We prepare and plan. Many of us attend learning sessions or workshops year-round to better understand our child’s rights, discover effective ways to support them, and strengthen our advocacy skills. We gear up at the end of summer by reviewing the existing IEP, report cards, and notes, highlighting what works and what doesn’t. We prepare documents, write down questions and priorities, and go into the meeting ready to take notes and ask purposeful, targeted questions.

We don’t go it alone. Some of us bring along family, friends, or volunteer parents as emotional support and note-takers. Others invite members of our private team or trusted experts to provide insight and guidance.

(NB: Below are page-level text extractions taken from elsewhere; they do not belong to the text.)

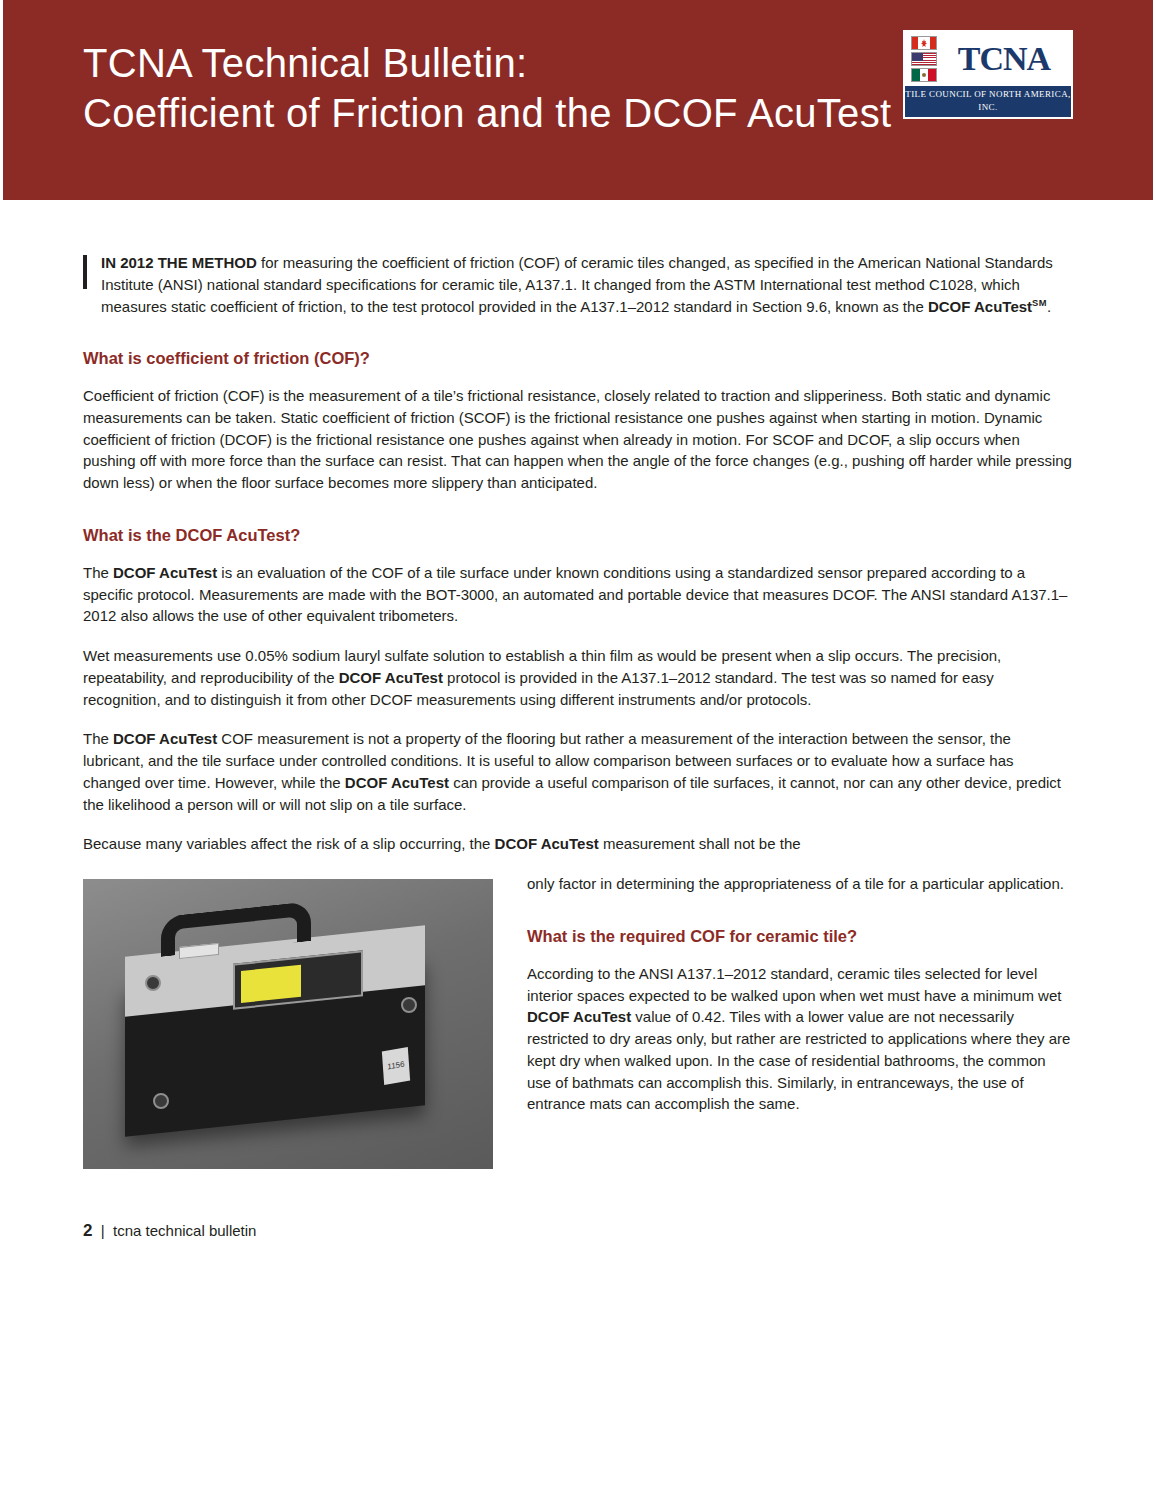TCNA
Tile Council of North America, Inc.
TCNA Technical Bulletin: Coefficient of Friction and the DCOF AcuTest
IN 2012 THE METHOD for measuring the coefficient of friction (COF) of ceramic tiles changed, as specified in the American National Standards Institute (ANSI) national standard specifications for ceramic tile, A137.1. It changed from the ASTM International test method C1028, which measures static coefficient of friction, to the test protocol provided in the A137.1–2012 standard in Section 9.6, known as the DCOF AcuTestSM.
What is coefficient of friction (COF)?
Coefficient of friction (COF) is the measurement of a tile’s frictional resistance, closely related to traction and slipperiness. Both static and dynamic measurements can be taken. Static coefficient of friction (SCOF) is the frictional resistance one pushes against when starting in motion. Dynamic coefficient of friction (DCOF) is the frictional resistance one pushes against when already in motion. For SCOF and DCOF, a slip occurs when pushing off with more force than the surface can resist. That can happen when the angle of the force changes (e.g., pushing off harder while pressing down less) or when the floor surface becomes more slippery than anticipated.
What is the DCOF AcuTest?
The DCOF AcuTest is an evaluation of the COF of a tile surface under known conditions using a standardized sensor prepared according to a specific protocol. Measurements are made with the BOT-3000, an automated and portable device that measures DCOF. The ANSI standard A137.1–2012 also allows the use of other equivalent tribometers.
Wet measurements use 0.05% sodium lauryl sulfate solution to establish a thin film as would be present when a slip occurs. The precision, repeatability, and reproducibility of the DCOF AcuTest protocol is provided in the A137.1–2012 standard. The test was so named for easy recognition, and to distinguish it from other DCOF measurements using different instruments and/or protocols.
The DCOF AcuTest COF measurement is not a property of the flooring but rather a measurement of the interaction between the sensor, the lubricant, and the tile surface under controlled conditions. It is useful to allow comparison between surfaces or to evaluate how a surface has changed over time. However, while the DCOF AcuTest can provide a useful comparison of tile surfaces, it cannot, nor can any other device, predict the likelihood a person will or will not slip on a tile surface.
Because many variables affect the risk of a slip occurring, the DCOF AcuTest measurement shall not be the
1156
only factor in determining the appropriateness of a tile for a particular application.
What is the required COF for ceramic tile?
According to the ANSI A137.1–2012 standard, ceramic tiles selected for level interior spaces expected to be walked upon when wet must have a minimum wet DCOF AcuTest value of 0.42. Tiles with a lower value are not necessarily restricted to dry areas only, but rather are restricted to applications where they are kept dry when walked upon. In the case of residential bathrooms, the common use of bathmats can accomplish this. Similarly, in entranceways, the use of entrance mats can accomplish the same.
2 | tcna technical bulletin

We see it through. After the meeting, we carefully review the IEP drafts, send and answer countless emails to make sure the plan truly reflects what was discussed, and follow through to ensure it gets done.

Better Than Cupcakes: Focusing on the Goal

Over the past ten years, I’ve sat through IEPs and other school meetings that became defining moments in my days. Some left me with a red face and clenched fists, while others sent me floating above the clouds. Both kinds of meetings taught me something—about my child, about the system, and about myself.

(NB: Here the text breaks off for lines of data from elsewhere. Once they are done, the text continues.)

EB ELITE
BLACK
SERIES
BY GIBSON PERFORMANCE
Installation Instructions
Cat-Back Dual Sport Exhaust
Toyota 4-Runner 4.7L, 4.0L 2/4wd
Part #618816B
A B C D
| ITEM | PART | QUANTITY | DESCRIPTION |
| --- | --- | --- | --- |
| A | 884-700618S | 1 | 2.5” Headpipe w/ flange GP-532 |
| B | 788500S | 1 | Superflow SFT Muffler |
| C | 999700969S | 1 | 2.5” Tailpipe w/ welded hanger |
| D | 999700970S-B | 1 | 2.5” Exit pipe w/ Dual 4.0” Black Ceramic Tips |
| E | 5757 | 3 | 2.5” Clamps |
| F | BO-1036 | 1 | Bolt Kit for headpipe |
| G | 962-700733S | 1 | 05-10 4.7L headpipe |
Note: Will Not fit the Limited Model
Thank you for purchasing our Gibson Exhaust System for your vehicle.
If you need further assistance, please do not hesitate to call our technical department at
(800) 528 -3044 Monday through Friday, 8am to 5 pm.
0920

Before going to my first IEP meeting, another parent told me that she always brought cupcakes with her to look amiable. Well, this is what has worked better than cupcakes for me:

I learned that simply insisting on one exact thing—like a spot in the school band—and pushing harder and harder doesn’t always get us what we want. It may feel natural in the moment, but it’s not the most effective way to move things forward.

Take the school band example: What do you really want to gain from that? Is it because your child enjoys music? Do they like performing for an audience? Once you highlight the ultimate goal, you can look for other ways to reach it. It doesn’t have to be just one path. Explore alternatives with the school team, suggest your own ideas, and be open to theirs.

Choose something feasible within the school’s resources and rules, even if it’s not your first choice. Sometimes holding out for the “perfect” option means ending up with no option at all, while even part of what you hoped for can still make a meaningful difference. Those small, achievable wins build momentum toward bigger changes.

Leave the Guilt Behind

That was a tough meeting! You might feel like crying, screaming, or even kicking the nearest chair—and that’s understandable. But here’s what I refuse to let happen, my friend: you feeling guilty. You showed up, spoke up, and did your best for your child. Your presence, advocacy, and effort are what truly count.

It’s okay if you didn’t get everything you hoped for. No parent can solve every challenge or predict every outcome in a single session. Remember: an IEP is a process, not a verdict. One meeting doesn’t define your child’s future—it’s just one step in a longer journey.

Your child will always need your energy, care, and persistence. Don’t let worry, guilt, or self-doubt steal your power or silence your voice.